An electrical engineering technology, nanosecond electric pulse (nsEP), has been studied to ablate local tumor in a non-thermal and minimally invasive manner. Recently, several groups including our lab discovered that animals with complete tumor ablation following nsEP treatment were protected from a second tumor challenge. Therefore, nsEP tumor ablation is also a novel in situ vaccination approach. Breast cancer is considered a low immunogenic tumor with only a small subset of patients responsive to immune checkpoint inhibitors. We found nsEP treatment resulted in not only a potent in situ vaccine effect in a poorly immunogenic 4T1 mouse breast cancer model but also an abscopal effect, a rejection of distant untreated tumor lesion.

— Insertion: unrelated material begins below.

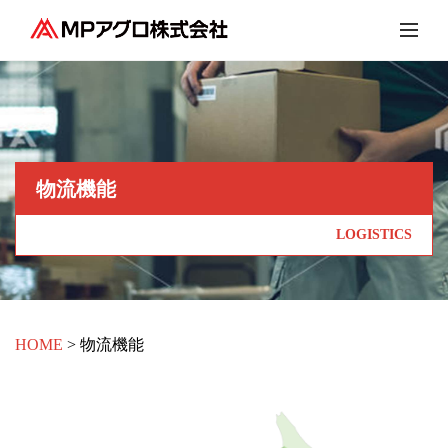
物流機能
LOGISTICS
HOME
物流機能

We further examined the impact of nsEP on cancer cell death, tumor microenvironment (TME) modification, the dynamic changes of local and systemic immune response. 4T1 cells treated with nsEP did not show apoptotic death markers but released damage-associated molecular patterns, including calreticulin, high mobility group protein B1, and ATP. In contrast to abundant immune suppressor cells in untreated breast TME, nsEP treatment led to a significant reduction of both myeloid-derived suppressor cells and regulatory T cells. Conversely, the ratio of tumor associated macrophages M1-like verse M2-like was reversed. An increase of tissue-resident memory T cells was observed in draining lymph nodes. In summary, our results suggest that nsEP is a novel non-drug immunogenic cell death inducer and in situ vaccination approach. Further elucidation of its mechanisms and the development of an in vivo nsEP delivery system suitable for patients is critical to warrant this novel technology toward a clinical trial.